The Trane xv80 or xv90 is the furnace I belive you are speaking about. If it is a Trane extended warranty it is a great warranty and they are both very nice furnaces. Definatly get the warranty as the parts are very expensive.


----------



## yuri (Nov 29, 2008)

Lennox has had VERY few problems with their variable speed ECM motors. We have installed about a thousand or more in the last 6 years with the G61MVP. They use CompleteCare or Equiguard and their is NO handling fees or hidden costs. 10 yrs warranty no questions asked. Helps to get a annual maintenance as the warranty does not cover dirty flame sensors, dirty condensate traps etc. If the unit is grossly neglected (motor full of dirt) then they will obviously void the warranty.


----------



## ericro (Jan 17, 2009)

Thanks for all the input. The Trane is their highest efficiency model - the XV95. They sized it to our house size (about 3500 SF). The issue we had with the comfortmaker (and don't get me wrong, that thing lasted about 16 years and I've been here 2 and had NO issues with it) is that it wasn't the appropriate size so it likely overworked all winter long. I am in a burb about 40 miles north of Chicago and we had extreme lows the last week (-18 with -40 wind chills). Like most furnaces it was on for a straight 24/36 hours without ever shutting off for more than 2 minutes. I believe it just didn't have the power to maintain the right temperature - it was an 80KBTU unit - we are getting 100KBTU now with the new Trane. 

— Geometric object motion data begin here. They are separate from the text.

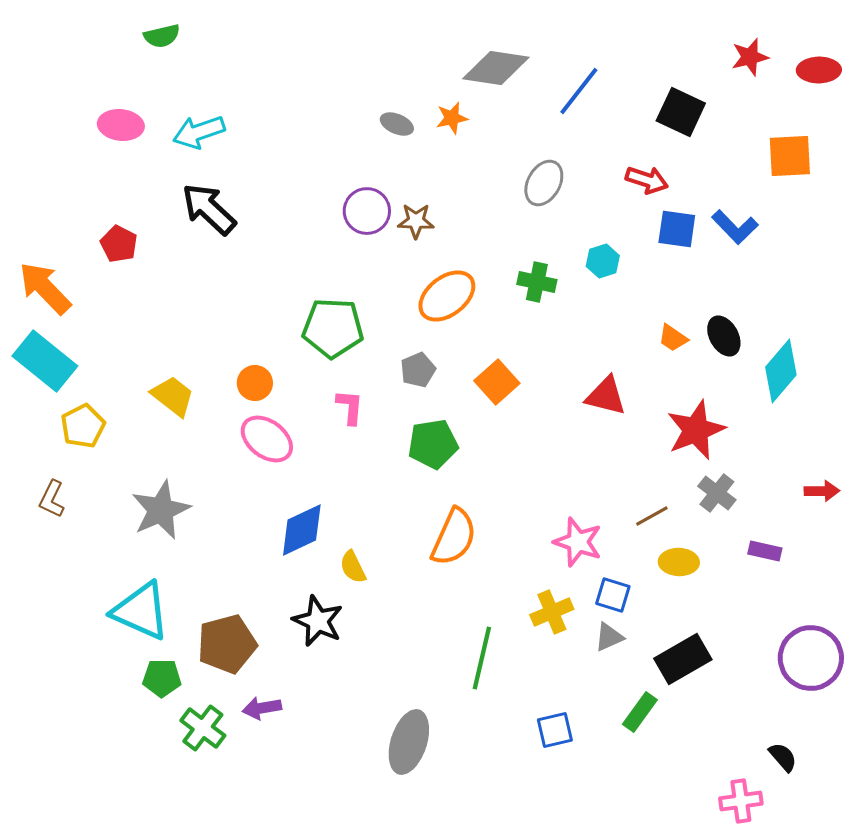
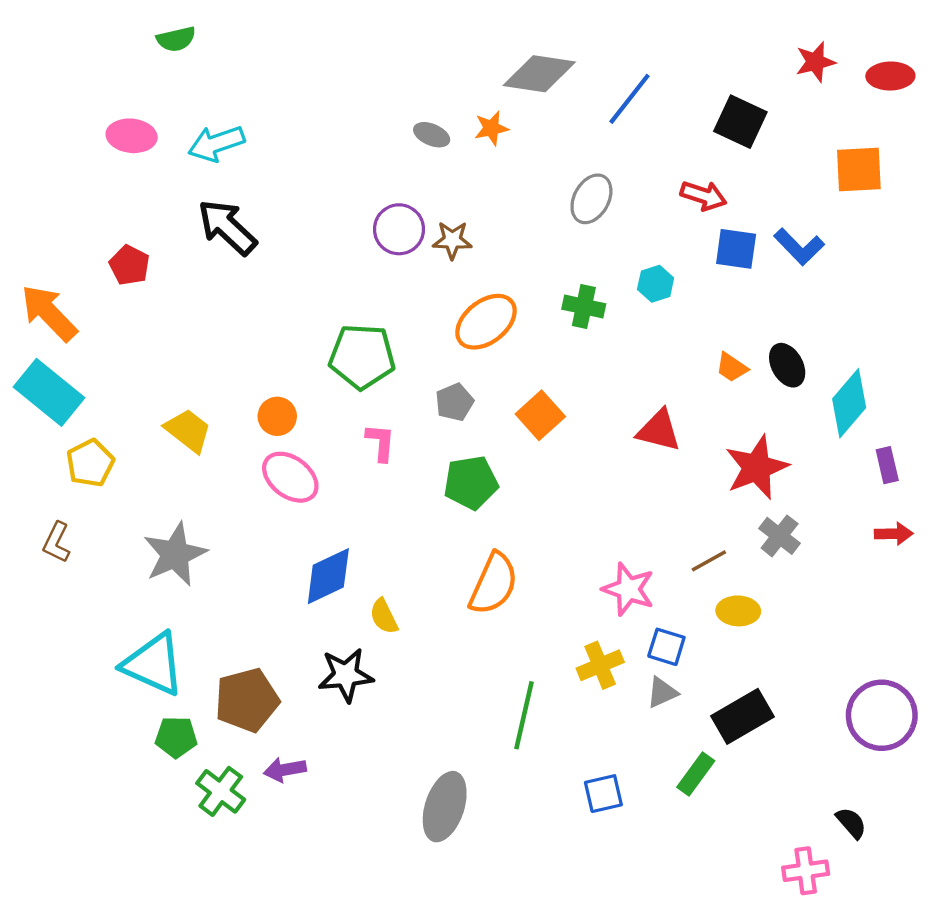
purple rectangle: (765, 551) -> (887, 465), moved, turned 64
black star: (318, 621) -> (346, 675), turned -30

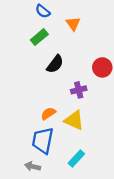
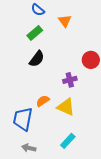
black semicircle: (55, 64) -> (37, 59), moved
blue trapezoid: (43, 141) -> (23, 119), moved

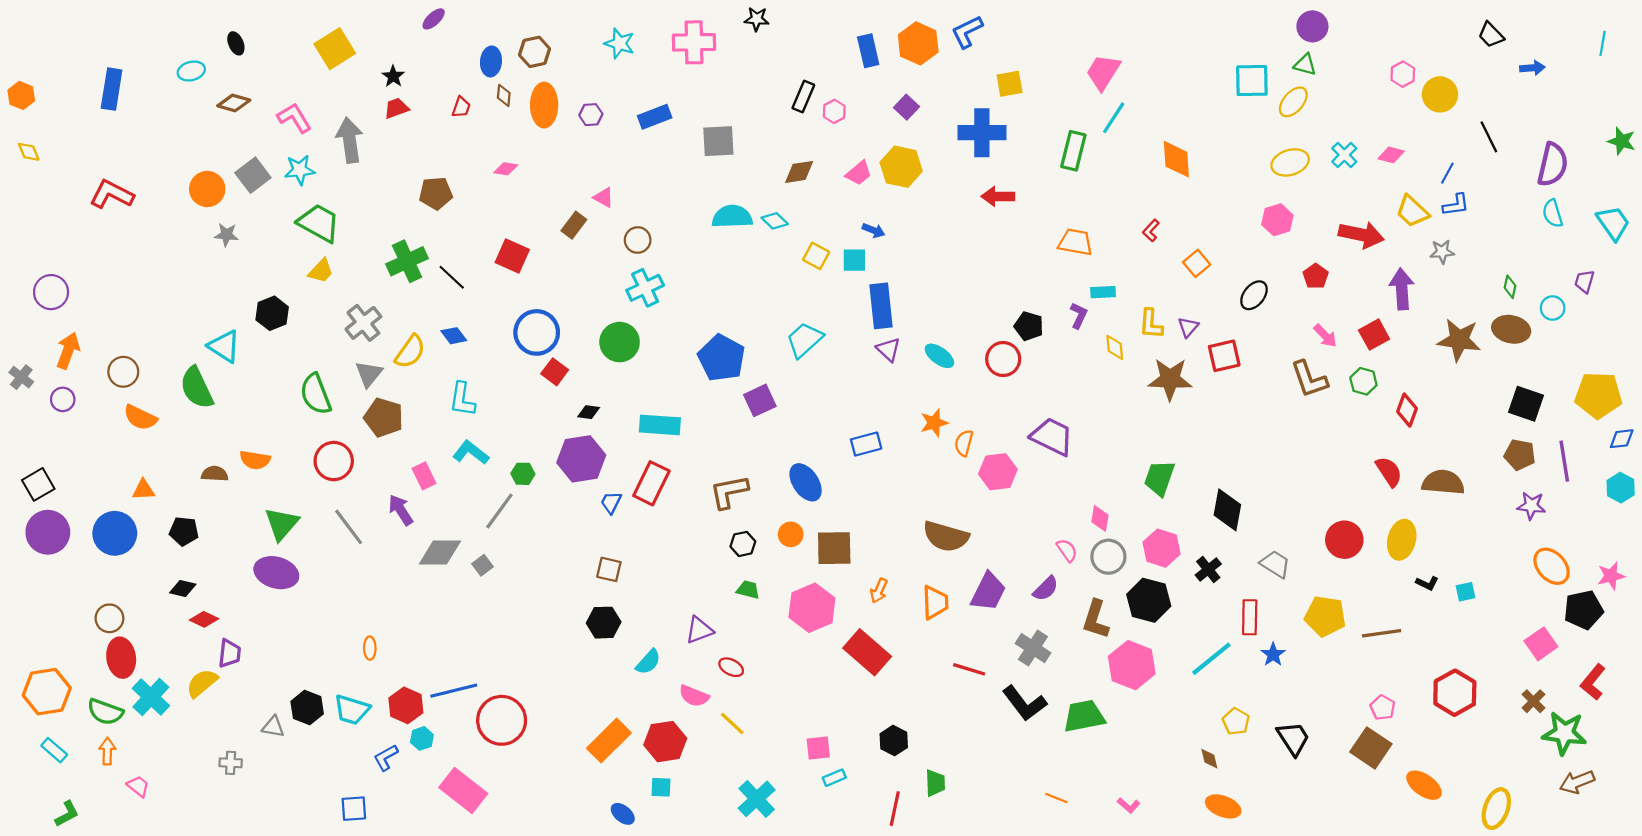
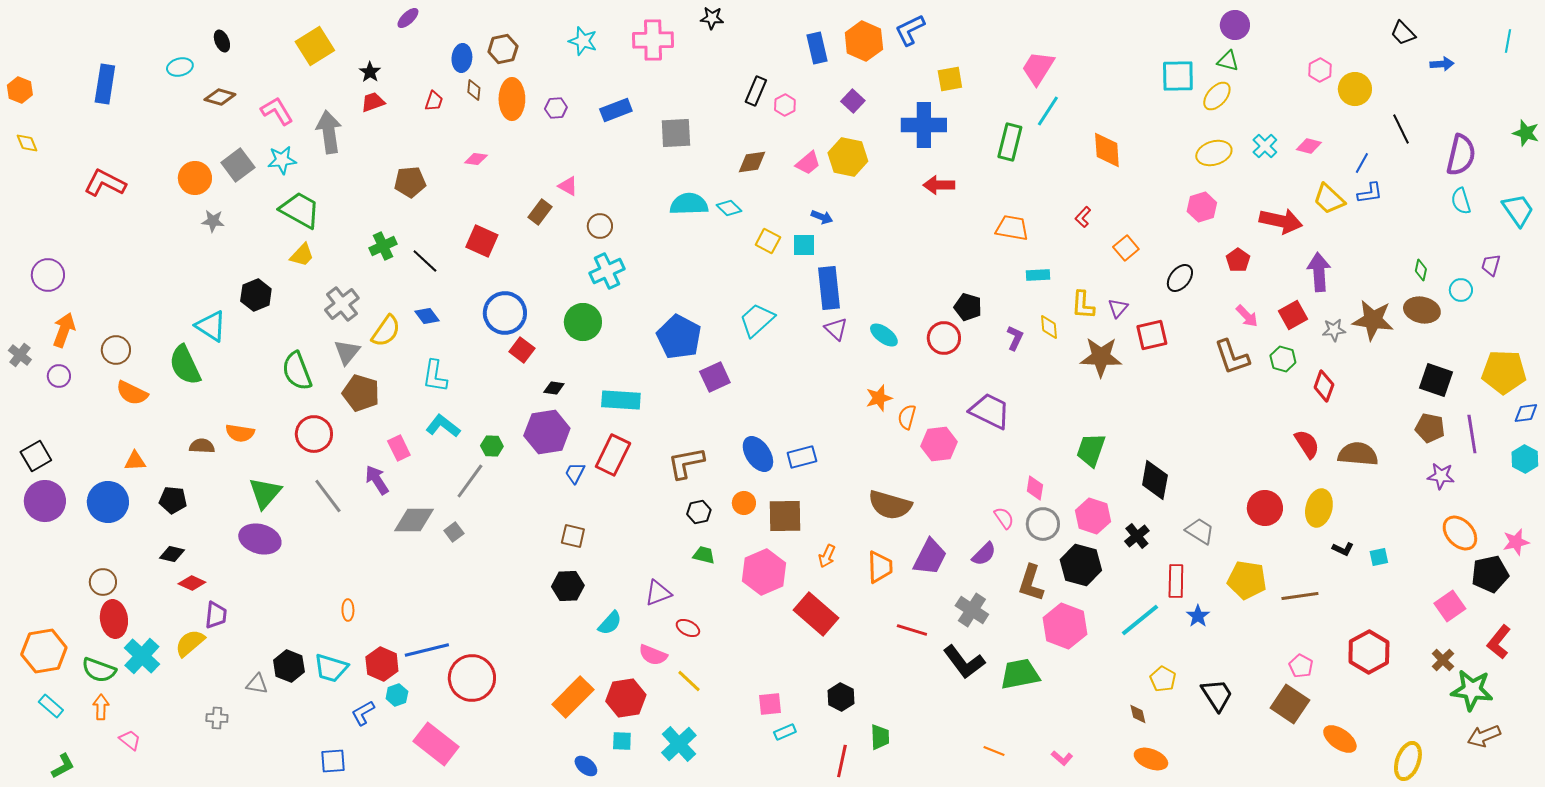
gray star: (1442, 252) -> (1334, 330), moved
green cross: (407, 261) -> (383, 246), size x0.7
purple L-shape: (1079, 315) -> (1015, 338), moved
blue rectangle: (866, 444) -> (802, 457), moved
cyan cross: (757, 799) -> (679, 744), moved

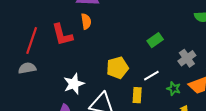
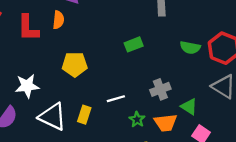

I've read reviews after reviews on all new furnaces and have absolutely no bias towards one brand over the other. That said, about all of the forums/reviews I have read pointed towards the Trane or Carrier for a home my size. The Carrier Infinity was paired with the Trane we orderded, but was more costly and apparently harder for the homeowner to program and learn to run. I'm hoping the Trane is not - but I'll let you guys know in about 6 hours once the guys are done installing. 

Someone asked if it was the unit with the PVC - it is - they are installing the fresh air intake and exhaust in a location we both felt made the most sense. It will be a breath of fresh air (no pun intended) knowing we'll be pulling in fresh air when we're locked in our house all winter. Hopefully it will make the air in the house feel less stale.

-eric


----------